慎二 6月4日

第29話

「近頃はどうだ? 学校は楽しいかい?」


 喫茶店で菫と向かい合った慎二は、一向に目を合わせようとしない娘を見ながら指先で机を軽く叩いた。


「聞いているのか?」


「えぇ、パパ。とっても楽しいわ」


 取ってつけたような笑みを浮かべる菫は、以前よりも少しやつれたように思えた。


 MRIによる脳の検査を終えて病院のそばにある喫茶店を訪れたものの、彼女は飲み物には手をつけずにストローでかき混ぜ続けている。


「学校で、何かあったか?」


「ううん。何もないの。でも、最近少しだけ気になることがあって」


 会話の初めにハードルを下げるのは、慎二の元を訪れる患者によく見られる傾向だ。


「どんなことでも構わないよ。菫の話を聞かせておくれ」


 精神的に不安定なところのある彼女は、学校という集団生活の場にストレスを受けやすい。母親を失ってからは特にその傾向が強くなった。時々診療所を訪れるように促してはいるが、病院嫌いの彼女は滅多に足を運ぶことがない。
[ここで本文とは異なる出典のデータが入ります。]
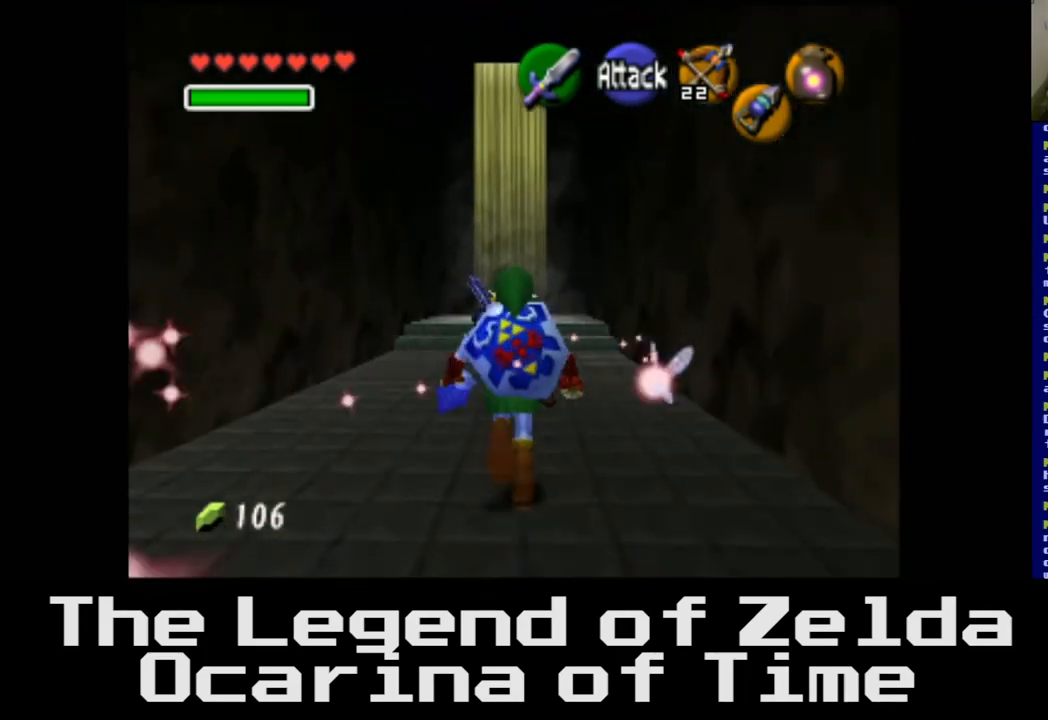
{"buttons": [], "left_stick": "center", "right_stick": "center", "events": [[100, "left_stick", "center"], [167, "START", "down"], [333, "START", "up"]]}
 頬を赤らめて身体を揺らす彼女は、照れたような素振りを見せている。これはもしや思春期にありがちな悩み事かと思った慎二は、「お友達とは仲良くしているかい?」と話題を振ってみた。


「うん! 碧さんはね、とっても良い人なの。最近は二人でよくお出かけしてるのよ。あとは亜美さんとか、朝陽さんも素敵で……」


 途中で言葉を詰まらせたところを見ると、やはり娘は異性に好意を抱いているのではないだろうか。


 精神的なハンディキャップを抱えているがゆえ、これまで恋愛というものを経験してこなかった彼女は自身の感情に困惑しているように見えた。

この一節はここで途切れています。